Her pulse racing, Zoe called up the records of her research teams, scanned their areas of expertise. She knew little about the alien disease, so she would put her best scientists on it. All of them. Other work on Pergamus would grind to a halt, and she didn’t care.
Tom Rom continued to talk to her in his ragged voice. He transmitted a summary that he had compiled on his journey, but many of the sentences were aimless or incomplete. He had trouble focusing his thoughts, which chilled Zoe to her core. She had never known Tom Rom’s mind to be anything but sharp and organized.
She couldn’t lose him!
This exotic and deadly plague was a Klikiss-borne disease that had infected another, previously unknown alien race, then also spread to humans as well. It might have opportunistically shifted its genetic structure to adapt.
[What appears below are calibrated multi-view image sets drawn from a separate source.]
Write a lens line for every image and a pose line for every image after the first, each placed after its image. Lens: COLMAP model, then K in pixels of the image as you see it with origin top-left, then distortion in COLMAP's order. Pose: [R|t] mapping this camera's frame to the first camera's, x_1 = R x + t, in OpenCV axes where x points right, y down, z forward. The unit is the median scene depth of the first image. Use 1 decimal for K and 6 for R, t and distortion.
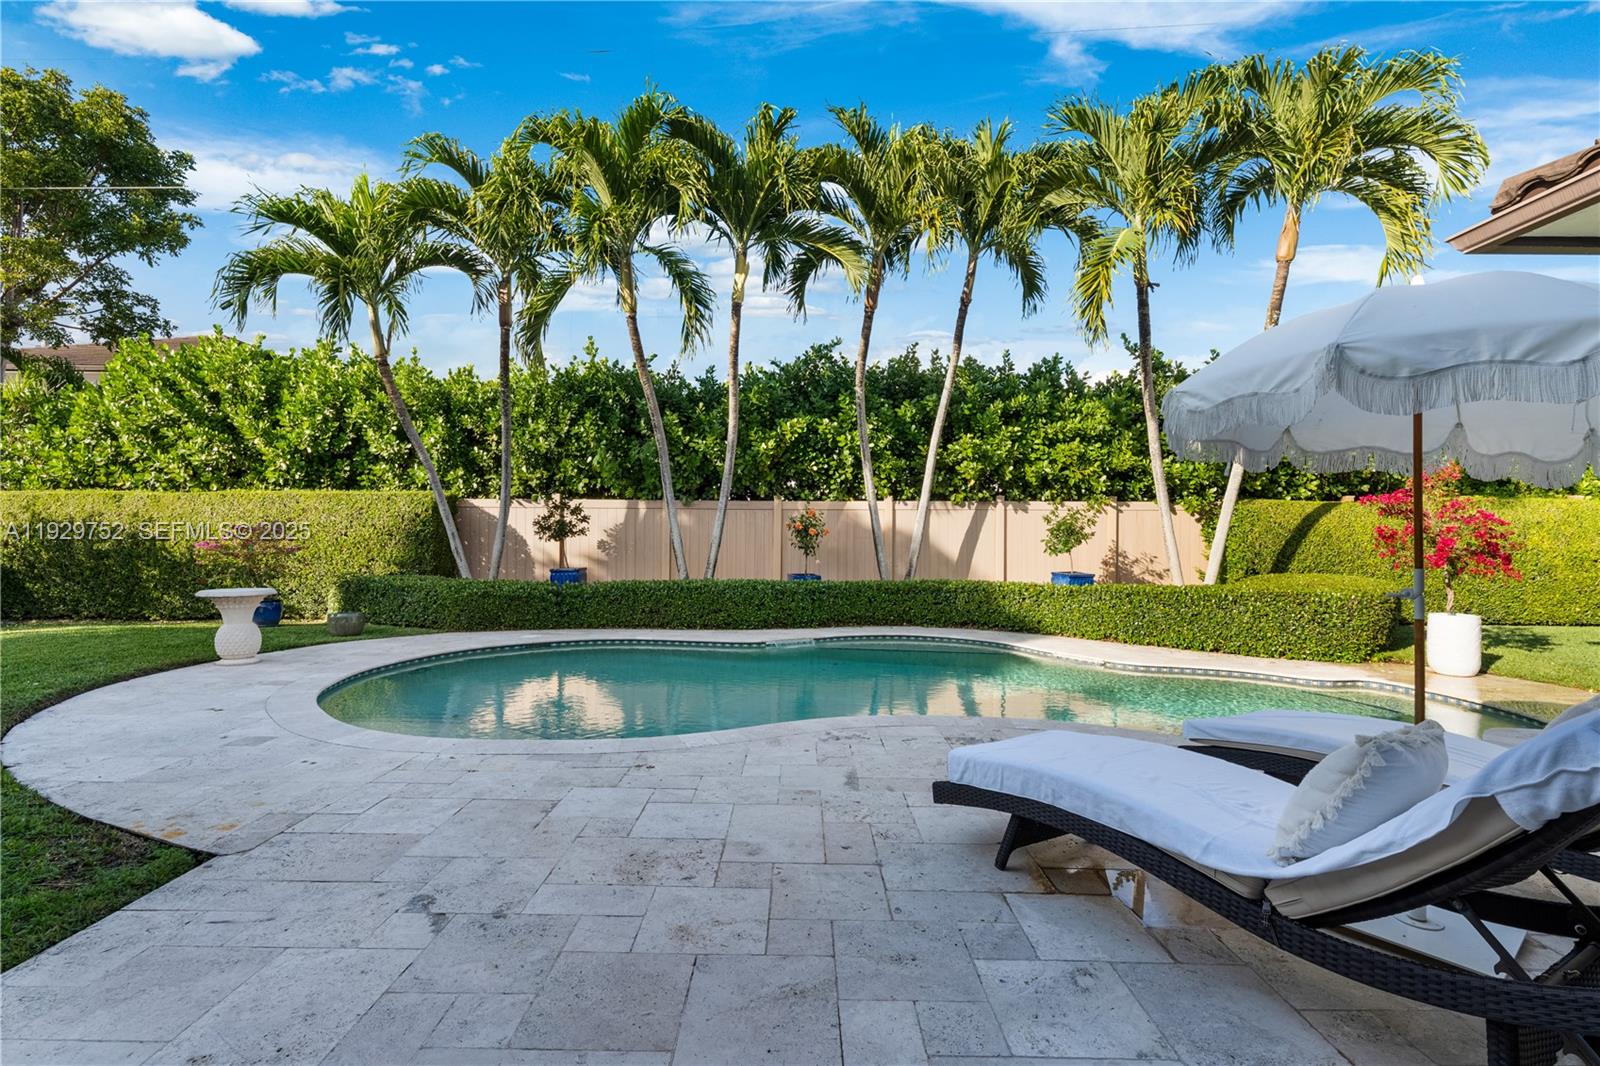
lens RADIAL K [[725.0, 0, 795.1], [0, 725.0, 535.3], [0, 0, 1]] dist [0.007661, 0.000842]
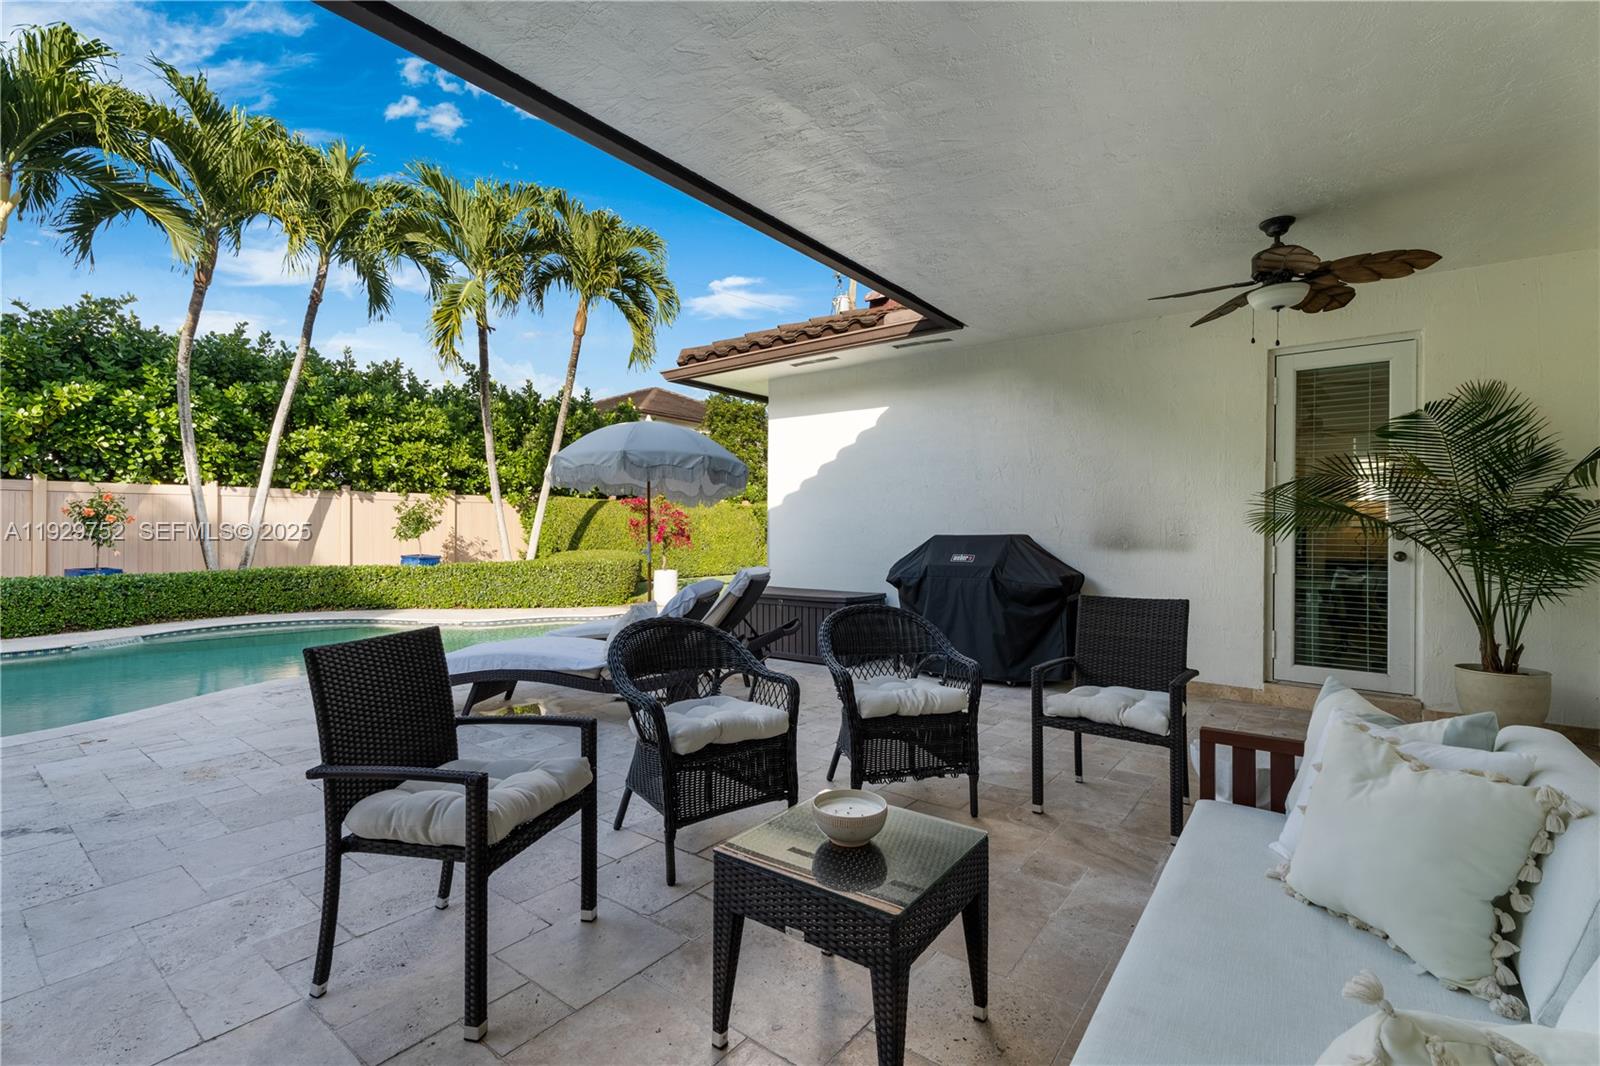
lens RADIAL K [[710.5, 0, 800.0], [0, 710.5, 533.0], [0, 0, 1]] dist [-0.000265, 0.000685]
pose [[0.609605, -0.010855, 0.792631, -0.148627], [-0.003282, 0.999863, 0.016217, -0.004573], [-0.792699, -0.012488, 0.609486, -0.174703]]
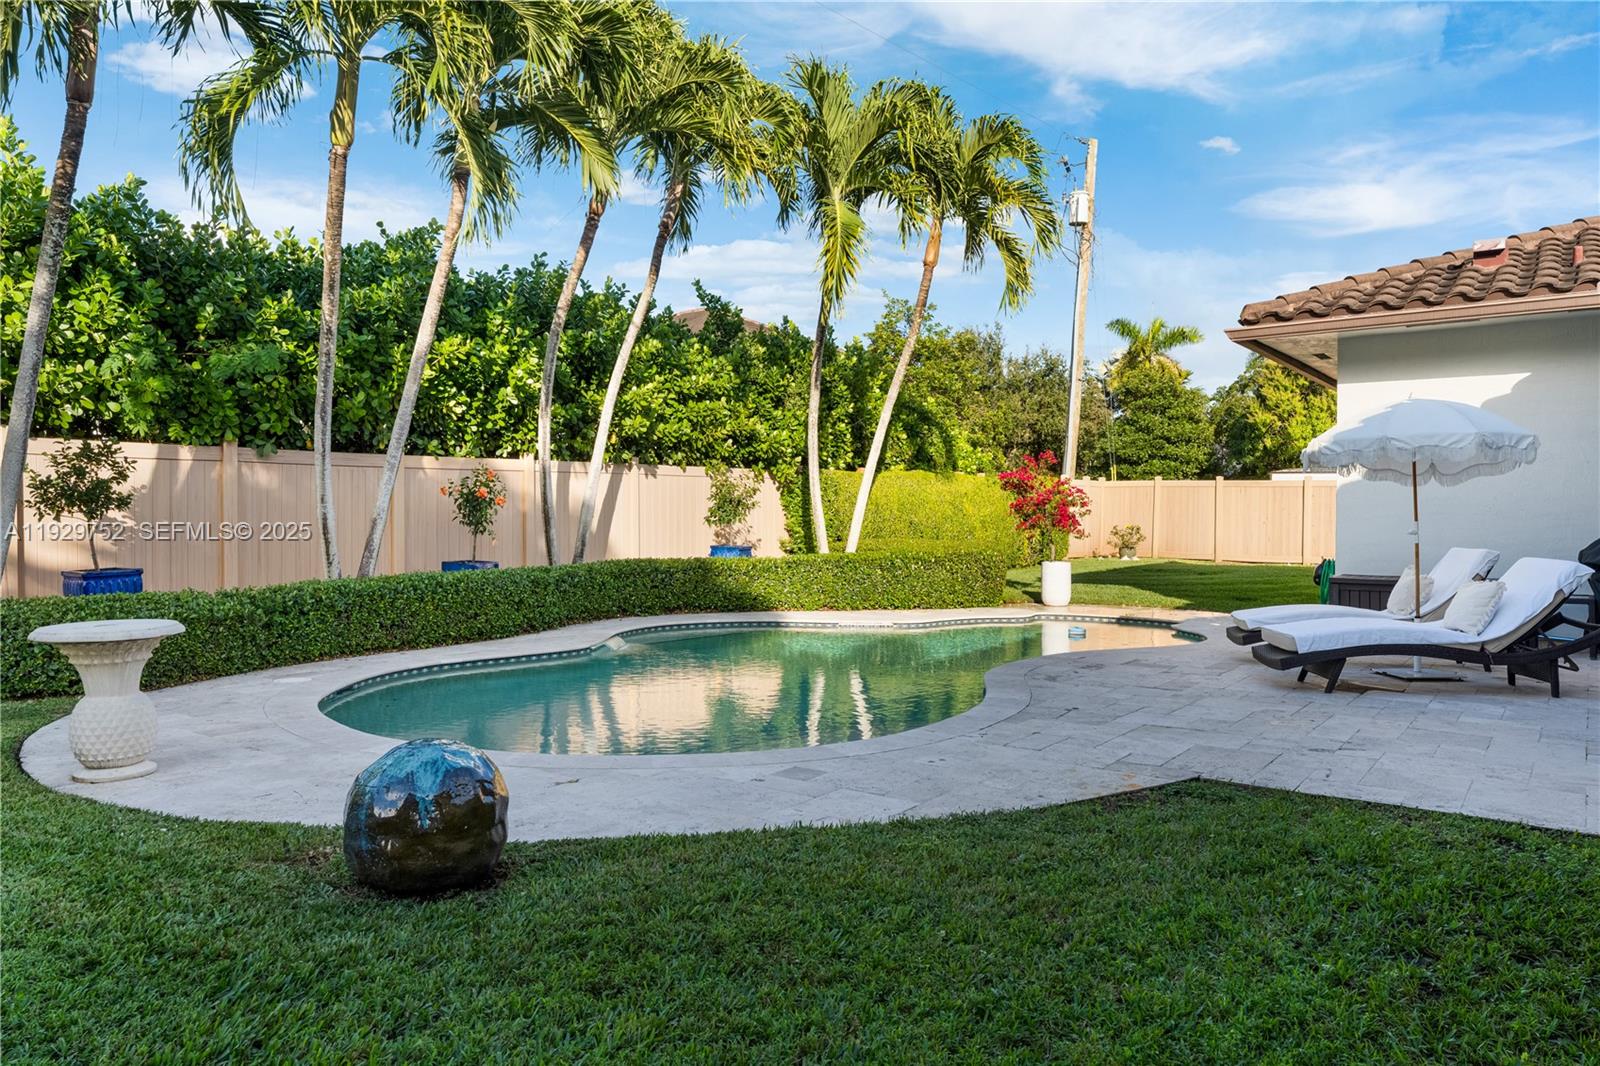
lens RADIAL K [[1096.9, 0, 798.9], [0, 1096.9, 530.0], [0, 0, 1]] dist [0.027377, 0.000336]
pose [[0.575444, -0.024149, 0.817484, -0.702808], [0.001440, 0.999592, 0.028515, -0.007401], [-0.817840, -0.015231, 0.575244, 0.129279]]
A disease that could cross species lines was amazing and terrifying—Zoe needed to study it. In her war against the unseen world of germs and diseases, this was like a super weapon.
She understood Tom Rom’s determination to get the specimen here, but she couldn’t imagine how he had been so careless as to become infected. He simply did not make mistakes.
Though she struggled to remain calm, panic rose within her. Seeing him, knowing he was dying, made her feel helpless again—just as when her father was in the last stages of Heidegger’s Syndrome. Adam Alakis had died because no medical research teams had bothered to devote resources to curing an obscure disease, and Zoe refused to let that happen to Tom Rom. To save him, she would devote the full resources of Pergamus: people, equipment, finances, and knowledge.
She handpicked her top doctors for the ORS 12 research team and powered up the sphere’s life-support systems.
She wanted to keep talking to Tom Rom, because she didn’t dare lose a second of what remained of his life. He looked as if he’d grown sicker in just the few minutes while she’d been busy making arrangements.
She said, “Do not underestimate me.”
His smile was weak but genuine. “Zoe, I never underestimate you.”